Column: Mr. Shadow
Living with a daily dose of depression and anxiety
Everyone has those days, right?
One of those days where you just so happen to wake up feeling a bit sad. No real reason to why. You’re just…sad.
For most people that feeling just fades; it just goes away after a day or even a couple of hours.
But for me that feeling just lingers like a shadow, a dark shadow that never really seems to go away and just leave me alone. Even after I beg it to just let me be happy even for a couple of seconds.
I just can’t drop this shadow.
“One of those days” becomes one of those weeks. “One of those weeks” becomes one of those months, and before I know it, I’ve had “one of those days” every day.
The shadow didn’t just go away like everyone else’s did.
It just became me.
Don’t get me wrong. It’s not like I don’t ever smile or even laugh. I might even get that glimmer of hope and start to believe that Mr. Shadow is gone forever.
But that happy feeling just doesn’t last. I go home after a good day, start to overthink the moments that made me smile the most and…poof. Mr. Shadow is back on me. And I’m scared.
He’s grabbing on tighter than before as if he’s making sure I won’t leave and be happy again. That good, happy feeling I had?
Gone.
Pulled straight out of me like it never, ever happened.
Eventually that feeling of sadness and fear became something I’ve gotten used to. I’ve become comfortable. I don’t even care about anyone’s success or happy moments because I can’t even be happy for my own.
I’ve became an angry, bitter, mean, selfish person. My heart races with paranoia for unknown reasons. I stop eating for days. The adrenaline becomes my fuel. My mood swings range from happy go lucky to anger in the blink of an eye, and the violent movements of my body are uncontrollable.
I can’t help it.
I want to be happy and unfazed by simple life events.
But comfort is nice.
I think I’ve learned how to deal with the sadness I feel every day. The tears that fall effortlessly down my cheeks. The questions that burn holes into my heart. The lies that spill shamelessly out of my mouth to make things easier.
I want to talk about how I feel to the curious, caring people who ask me if I’m OK.
But how?
How do I explain that I am truly terrified to be happy because I believe the miraculous Mr.

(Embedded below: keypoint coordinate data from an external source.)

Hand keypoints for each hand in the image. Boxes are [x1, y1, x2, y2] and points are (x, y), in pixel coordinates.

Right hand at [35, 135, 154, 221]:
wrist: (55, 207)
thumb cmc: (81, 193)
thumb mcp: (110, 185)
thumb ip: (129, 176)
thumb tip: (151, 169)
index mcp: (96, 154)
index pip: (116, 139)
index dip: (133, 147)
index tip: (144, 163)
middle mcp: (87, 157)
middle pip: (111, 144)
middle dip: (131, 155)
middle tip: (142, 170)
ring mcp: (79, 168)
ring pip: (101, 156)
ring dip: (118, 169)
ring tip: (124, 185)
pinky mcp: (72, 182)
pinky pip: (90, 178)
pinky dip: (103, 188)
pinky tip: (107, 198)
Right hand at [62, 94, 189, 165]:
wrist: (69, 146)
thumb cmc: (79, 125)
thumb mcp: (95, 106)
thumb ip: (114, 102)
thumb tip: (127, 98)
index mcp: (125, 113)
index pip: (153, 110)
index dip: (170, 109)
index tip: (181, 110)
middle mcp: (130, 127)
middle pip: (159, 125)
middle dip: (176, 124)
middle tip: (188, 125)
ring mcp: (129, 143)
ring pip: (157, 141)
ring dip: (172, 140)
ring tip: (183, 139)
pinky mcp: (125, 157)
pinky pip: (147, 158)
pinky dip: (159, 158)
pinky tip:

Shadow will comeback to rip the smile off my face again?
I can’t. I won’t. So I don’t.
I sit and continue to paint a huge nothing is wrong with me smile on my unhappy, teary-eyed face and try not to think about the happy memories.
I hope no one will ask me those heartbreaking questions that make me cry because saying “everything” when someone asks what’s wrong makes me feel even worse.
I hope no one will make me explain why I cried every night this week because saying “I don’t know anymore” makes me question my sanity.
I hope Mr. Shadow will never make me take the medication I’m petrified of taking because I know I will abuse the pills. Anything to stop the racing thoughts shouldn’t be limited to a “once a day” amount, and I don’t trust myself.
I hope that everyone else is so happy that they never stop smiling because I don’t ever want anyone to suffer through what I have to suffer through.
Every. Single. Day.
Mr. Shadow’s daily dose of bipolar depression and anxiety.